The Alabama State Department of Education made two very important announcements today:
First, they released the state-level aggregated results from the ACT Aspire test given last spring. And as most education leaders and teachers expected, the scores are more aligned with national measurements, placing them lower than levels under former assessments in Alabama.
Second, during a news conference for Governor Bentley and his Task Force on College and Career Readiness, State Superintendent Dr. Tommy Bice announced that Alabama’s graduation rate has jumped to an unprecedented 86%!
The graduation rate exceeded the 2014 target, and is on the path to reach the state’s goal of 90% by 2020. Now the State Board of Education’s adoption of higher-level testing, which is more in line with the higher standards, is paramount to Plan 2020’s success.
It is clear that the State Board is taking bold steps toward a more honest look and more congruent measurement of student achievement, which is a critical first step toward better preparing students for success after high school.
“ACT has been for decades one of the primary college-readiness tests trusted by students and institutions of higher education,” said A+ policy director, Thomas Rains. “Using ACT Aspire as a tool in the elementary and middle grades helps align students’ educational paths from one step to the next, giving teachers, parents, and students honest feedback about where they stand on the path toward being ready for real life after graduation. We commend the State Board of Education for taking a proactive, student-centered strategy toward improving education and raising the bar for all students.”
On the ACT Aspire, students are expected to perform at a higher level than on the old Alabama Reading and Math Test (ARMT) in order to be deemed “proficient.” While this change in measurement may look like a decline in performance, the difference in scores is an expected result of a change in measurement.

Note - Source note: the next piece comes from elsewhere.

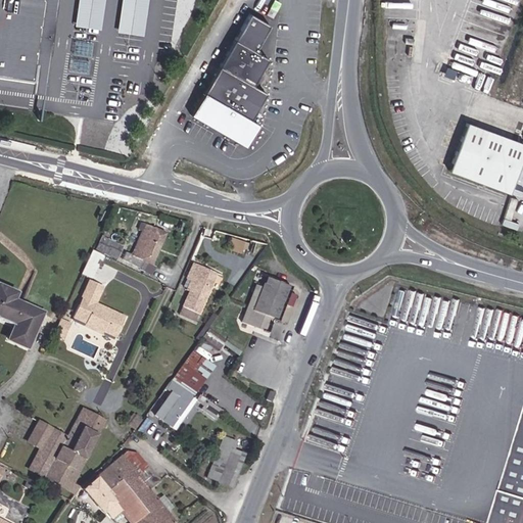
[(0,0),(0,65),(37,70),(42,31),(49,32),(56,33),(59,0),(0,0)]
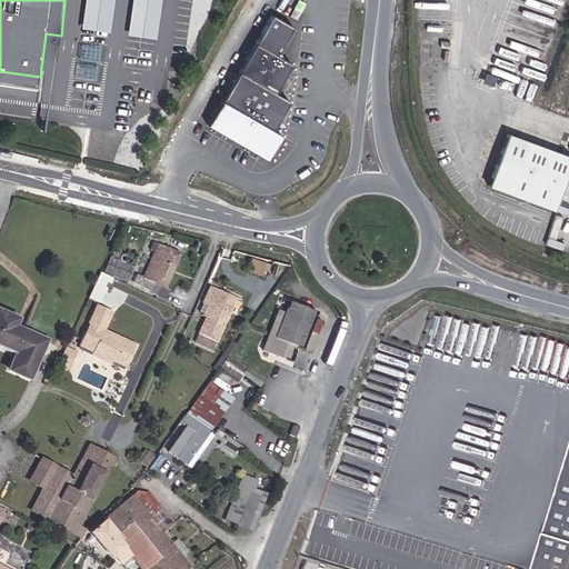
[(117,0),(99,0),(95,9),(81,38),(69,68),(81,77),(93,47),(108,18),(117,0)]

Results from the ACT Aspire cannot be compared to the ARMT results, and any attempt to do so would be irresponsible. The two assessments represent wholly different measurement systems of student achievement.
The ACT Aspire measures student achievement more like the National Assessment of Educational Progress (NAEP), also known as the Nation’s Report Card, that is given to a random sample of students nationwide every two years. NAEP questions are more in-depth than ARMT questions, and are often open-ended instead of multiple-choice.
Additionally, the NAEP uses higher cut scores to determine who is deemed proficient. For example, according to the 2011 NAEP, less than 30% of Alabama fourth graders were proficient or advanced in math, while the ARMT classified nearly 80% as the equivalent (Level III or IV) in the same year. In reading, just over 30% of Alabama fourth graders were deemed proficient or advanced on the NAEP, while the ARMT said roughly 90% met those marks.
Over time, performance on the ACT Aspire is expected to rise as Alabama teachers continue to raise the bar to the level of the higher standards and encourage more critical thinking. (For more information on this difference, please see A+’s recent blog post and policy brief discussing the changes.)
Using the ACT Aspire in the lower grades complements Alabama’s assessment improvements in the upper grades. Unlike previous tests, the ACT Aspire provides meaningful feedback to help ensure students are on target for college and career readiness before graduation. ACT uses the following reading and math scores on the ACT Aspire in each grade as benchmarks to determine whether a student is on target for college readiness by the time they are in 11th grade.
|Grade||Reading Score||Math Score|
Today’s announcement by the State Department of Education only included state-level aggregate data, and it has not yet released system-level results on its website. However, each school system has received its scores that provide more detail on where its students stand.
The ACT Aspire represents an important part of Plan 2020—the State Board of Education’s (SBOE) strategic plan to ensure all Alabama students graduate from high school ready for real life, whether they continue their education or go straight into a career. The release of the first-year scores sets the benchmarks for Plan 2020, and from this year forward a student’s achievement path will be far more clear and understandable for parents and teachers.
The SBOE adopted the ACT Aspire in April 2013 to replace the Alabama Reading and Math Test for 3rd-8th grades. The new test was developed for Alabama by the well-known non-profit organization ACT, which also administers the college-readiness test of the same name. The test is aligned to Alabama’s new nationally benchmarked College and Career Ready standards adopted in 2010.
By choosing the ACT Aspire, Alabama charted its own course in education policy and declined to use either national assessment aligned to the Common Core State Standards designed by consortia of states, Smarter Balance and PARCC (Partnership for Assessment of Readiness for College and Careers).